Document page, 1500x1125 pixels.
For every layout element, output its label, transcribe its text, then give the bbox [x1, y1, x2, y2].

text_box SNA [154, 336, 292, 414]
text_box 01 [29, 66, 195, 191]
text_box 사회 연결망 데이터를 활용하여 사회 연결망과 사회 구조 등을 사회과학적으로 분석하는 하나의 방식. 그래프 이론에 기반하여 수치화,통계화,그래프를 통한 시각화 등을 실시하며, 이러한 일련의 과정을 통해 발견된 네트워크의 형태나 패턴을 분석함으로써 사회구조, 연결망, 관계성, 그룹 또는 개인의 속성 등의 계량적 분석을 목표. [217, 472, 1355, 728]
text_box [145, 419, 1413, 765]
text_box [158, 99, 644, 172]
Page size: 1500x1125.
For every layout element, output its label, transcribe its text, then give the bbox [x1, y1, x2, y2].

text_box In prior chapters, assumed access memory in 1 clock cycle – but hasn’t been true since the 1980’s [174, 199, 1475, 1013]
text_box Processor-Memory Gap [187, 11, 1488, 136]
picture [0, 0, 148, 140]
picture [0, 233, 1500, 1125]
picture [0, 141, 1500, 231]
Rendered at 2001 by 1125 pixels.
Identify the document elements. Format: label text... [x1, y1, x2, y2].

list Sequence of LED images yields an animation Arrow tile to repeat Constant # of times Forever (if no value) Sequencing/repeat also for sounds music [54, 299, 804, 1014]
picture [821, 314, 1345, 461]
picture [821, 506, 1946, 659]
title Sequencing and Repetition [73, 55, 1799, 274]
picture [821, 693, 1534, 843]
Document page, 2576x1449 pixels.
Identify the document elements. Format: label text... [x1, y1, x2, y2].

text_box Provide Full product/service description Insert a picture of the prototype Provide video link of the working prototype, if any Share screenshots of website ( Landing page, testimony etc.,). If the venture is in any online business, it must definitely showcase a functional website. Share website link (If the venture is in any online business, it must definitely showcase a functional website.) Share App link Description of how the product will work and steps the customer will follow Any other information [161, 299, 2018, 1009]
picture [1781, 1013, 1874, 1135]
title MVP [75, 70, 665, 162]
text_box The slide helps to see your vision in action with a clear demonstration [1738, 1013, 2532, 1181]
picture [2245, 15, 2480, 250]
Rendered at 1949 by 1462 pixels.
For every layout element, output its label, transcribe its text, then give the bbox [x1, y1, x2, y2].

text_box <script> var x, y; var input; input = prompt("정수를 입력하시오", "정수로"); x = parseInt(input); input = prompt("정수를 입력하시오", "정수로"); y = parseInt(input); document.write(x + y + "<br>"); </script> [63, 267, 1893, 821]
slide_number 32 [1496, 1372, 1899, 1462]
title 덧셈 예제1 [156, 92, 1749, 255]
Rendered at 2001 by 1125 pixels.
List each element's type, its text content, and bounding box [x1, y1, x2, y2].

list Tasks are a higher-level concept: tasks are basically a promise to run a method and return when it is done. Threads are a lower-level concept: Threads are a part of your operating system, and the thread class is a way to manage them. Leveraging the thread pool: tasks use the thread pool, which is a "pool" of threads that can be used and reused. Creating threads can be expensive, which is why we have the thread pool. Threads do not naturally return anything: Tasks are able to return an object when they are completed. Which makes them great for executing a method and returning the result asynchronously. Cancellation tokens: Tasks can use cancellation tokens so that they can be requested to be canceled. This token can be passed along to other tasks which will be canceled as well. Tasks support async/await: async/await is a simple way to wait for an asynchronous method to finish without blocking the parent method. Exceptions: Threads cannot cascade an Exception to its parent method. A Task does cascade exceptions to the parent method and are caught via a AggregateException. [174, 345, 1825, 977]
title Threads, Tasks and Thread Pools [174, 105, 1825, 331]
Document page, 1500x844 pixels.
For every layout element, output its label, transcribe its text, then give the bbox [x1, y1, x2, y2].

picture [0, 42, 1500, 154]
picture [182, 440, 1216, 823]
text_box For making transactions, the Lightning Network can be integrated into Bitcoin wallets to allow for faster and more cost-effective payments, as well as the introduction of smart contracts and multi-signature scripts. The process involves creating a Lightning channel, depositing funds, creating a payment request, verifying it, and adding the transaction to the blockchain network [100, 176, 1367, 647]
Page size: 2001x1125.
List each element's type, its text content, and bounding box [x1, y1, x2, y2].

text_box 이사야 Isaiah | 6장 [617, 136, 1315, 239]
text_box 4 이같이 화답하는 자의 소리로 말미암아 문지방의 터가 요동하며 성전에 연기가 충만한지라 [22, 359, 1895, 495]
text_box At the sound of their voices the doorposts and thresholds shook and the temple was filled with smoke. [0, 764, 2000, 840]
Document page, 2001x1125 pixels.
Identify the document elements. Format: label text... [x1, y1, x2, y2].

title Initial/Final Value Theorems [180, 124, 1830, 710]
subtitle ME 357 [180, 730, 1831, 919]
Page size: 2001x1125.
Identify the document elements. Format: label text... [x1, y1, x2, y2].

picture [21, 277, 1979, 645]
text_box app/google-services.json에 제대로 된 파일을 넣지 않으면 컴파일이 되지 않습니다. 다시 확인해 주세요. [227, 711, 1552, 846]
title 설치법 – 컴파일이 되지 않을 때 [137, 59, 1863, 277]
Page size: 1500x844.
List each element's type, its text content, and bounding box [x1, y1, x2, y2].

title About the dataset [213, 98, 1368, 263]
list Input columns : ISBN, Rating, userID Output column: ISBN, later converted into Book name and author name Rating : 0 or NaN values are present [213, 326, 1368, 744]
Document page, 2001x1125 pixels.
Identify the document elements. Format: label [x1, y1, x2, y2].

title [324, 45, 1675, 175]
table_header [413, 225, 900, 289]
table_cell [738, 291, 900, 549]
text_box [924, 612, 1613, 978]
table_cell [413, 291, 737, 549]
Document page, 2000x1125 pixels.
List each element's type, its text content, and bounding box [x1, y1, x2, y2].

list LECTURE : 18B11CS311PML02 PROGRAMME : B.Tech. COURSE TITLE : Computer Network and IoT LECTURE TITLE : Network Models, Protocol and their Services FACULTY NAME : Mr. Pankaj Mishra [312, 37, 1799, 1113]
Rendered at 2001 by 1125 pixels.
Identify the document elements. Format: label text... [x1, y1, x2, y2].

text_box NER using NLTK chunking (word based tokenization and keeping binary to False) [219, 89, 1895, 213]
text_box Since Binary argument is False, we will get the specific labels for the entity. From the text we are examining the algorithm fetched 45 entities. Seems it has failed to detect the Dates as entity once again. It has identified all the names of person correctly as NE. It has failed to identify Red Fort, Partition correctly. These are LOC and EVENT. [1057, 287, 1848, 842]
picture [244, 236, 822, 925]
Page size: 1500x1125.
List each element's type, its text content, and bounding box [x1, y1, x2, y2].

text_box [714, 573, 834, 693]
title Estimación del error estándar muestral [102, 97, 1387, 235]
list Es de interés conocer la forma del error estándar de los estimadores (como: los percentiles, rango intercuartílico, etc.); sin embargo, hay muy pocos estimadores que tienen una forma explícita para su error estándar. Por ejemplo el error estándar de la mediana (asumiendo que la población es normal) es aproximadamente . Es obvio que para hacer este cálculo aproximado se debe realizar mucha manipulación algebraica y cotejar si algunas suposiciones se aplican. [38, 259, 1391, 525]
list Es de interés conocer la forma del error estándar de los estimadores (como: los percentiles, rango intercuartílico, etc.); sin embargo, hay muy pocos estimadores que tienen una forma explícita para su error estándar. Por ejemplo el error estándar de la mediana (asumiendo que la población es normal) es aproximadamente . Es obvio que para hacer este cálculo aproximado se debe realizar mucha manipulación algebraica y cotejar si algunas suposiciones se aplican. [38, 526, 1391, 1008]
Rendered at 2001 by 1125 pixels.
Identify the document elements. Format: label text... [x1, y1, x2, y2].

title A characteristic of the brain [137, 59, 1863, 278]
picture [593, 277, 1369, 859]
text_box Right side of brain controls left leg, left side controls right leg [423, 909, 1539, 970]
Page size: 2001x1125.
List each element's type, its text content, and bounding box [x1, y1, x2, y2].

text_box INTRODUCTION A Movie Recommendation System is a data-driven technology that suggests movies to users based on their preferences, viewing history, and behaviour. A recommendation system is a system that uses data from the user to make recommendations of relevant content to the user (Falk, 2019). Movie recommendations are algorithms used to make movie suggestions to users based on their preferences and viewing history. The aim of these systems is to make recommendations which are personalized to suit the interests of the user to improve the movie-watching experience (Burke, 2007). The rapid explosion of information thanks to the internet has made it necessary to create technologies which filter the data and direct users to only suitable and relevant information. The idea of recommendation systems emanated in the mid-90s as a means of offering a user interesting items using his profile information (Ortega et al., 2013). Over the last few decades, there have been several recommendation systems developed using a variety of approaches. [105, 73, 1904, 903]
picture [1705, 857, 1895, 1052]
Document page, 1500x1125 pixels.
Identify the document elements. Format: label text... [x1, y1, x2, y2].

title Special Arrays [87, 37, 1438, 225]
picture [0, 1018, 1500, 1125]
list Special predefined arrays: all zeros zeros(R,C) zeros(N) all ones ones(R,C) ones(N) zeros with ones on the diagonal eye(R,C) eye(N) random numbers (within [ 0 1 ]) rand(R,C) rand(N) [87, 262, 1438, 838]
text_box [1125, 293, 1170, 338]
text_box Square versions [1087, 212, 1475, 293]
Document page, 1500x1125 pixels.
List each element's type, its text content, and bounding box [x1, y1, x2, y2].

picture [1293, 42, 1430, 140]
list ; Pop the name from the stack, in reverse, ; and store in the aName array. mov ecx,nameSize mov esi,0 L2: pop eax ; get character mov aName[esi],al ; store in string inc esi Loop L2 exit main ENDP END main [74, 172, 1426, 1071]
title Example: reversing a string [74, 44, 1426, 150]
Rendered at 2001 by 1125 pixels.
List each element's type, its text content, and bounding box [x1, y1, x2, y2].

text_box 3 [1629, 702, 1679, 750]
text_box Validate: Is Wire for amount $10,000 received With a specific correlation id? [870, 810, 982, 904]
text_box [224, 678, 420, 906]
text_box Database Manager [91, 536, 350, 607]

+ + + + + + +

# WHAT TO DO:
Each line of the records, from the opening one through the line holding "Rendered at 1949 by 1462 pixels.", should be restated word for word, with nothing else in the answer.

# EXERCISE RESPONSE:
Document page, 1500x1125 pixels.
For every layout element, output its label, transcribe its text, then give the bbox [x1, y1, x2, y2].

text_box SNA [154, 336, 292, 414]
text_box 01 [29, 66, 195, 191]
text_box 사회 연결망 데이터를 활용하여 사회 연결망과 사회 구조 등을 사회과학적으로 분석하는 하나의 방식. 그래프 이론에 기반하여 수치화,통계화,그래프를 통한 시각화 등을 실시하며, 이러한 일련의 과정을 통해 발견된 네트워크의 형태나 패턴을 분석함으로써 사회구조, 연결망, 관계성, 그룹 또는 개인의 속성 등의 계량적 분석을 목표. [217, 472, 1355, 728]
text_box [145, 419, 1413, 765]
text_box [158, 99, 644, 172]
Page size: 1500x1125.
For every layout element, output its label, transcribe its text, then give the bbox [x1, y1, x2, y2].

text_box In prior chapters, assumed access memory in 1 clock cycle – but hasn’t been true since the 1980’s [174, 199, 1475, 1013]
text_box Processor-Memory Gap [187, 11, 1488, 136]
picture [0, 0, 148, 140]
picture [0, 233, 1500, 1125]
picture [0, 141, 1500, 231]
Rendered at 2001 by 1125 pixels.
Identify the document elements. Format: label text... [x1, y1, x2, y2].

list Sequence of LED images yields an animation Arrow tile to repeat Constant # of times Forever (if no value) Sequencing/repeat also for sounds music [54, 299, 804, 1014]
picture [821, 314, 1345, 461]
picture [821, 506, 1946, 659]
title Sequencing and Repetition [73, 55, 1799, 274]
picture [821, 693, 1534, 843]
Document page, 2576x1449 pixels.
Identify the document elements. Format: label text... [x1, y1, x2, y2].

text_box Provide Full product/service description Insert a picture of the prototype Provide video link of the working prototype, if any Share screenshots of website ( Landing page, testimony etc.,). If the venture is in any online business, it must definitely showcase a functional website. Share website link (If the venture is in any online business, it must definitely showcase a functional website.) Share App link Description of how the product will work and steps the customer will follow Any other information [161, 299, 2018, 1009]
picture [1781, 1013, 1874, 1135]
title MVP [75, 70, 665, 162]
text_box The slide helps to see your vision in action with a clear demonstration [1738, 1013, 2532, 1181]
picture [2245, 15, 2480, 250]
Rendered at 1949 by 1462 pixels.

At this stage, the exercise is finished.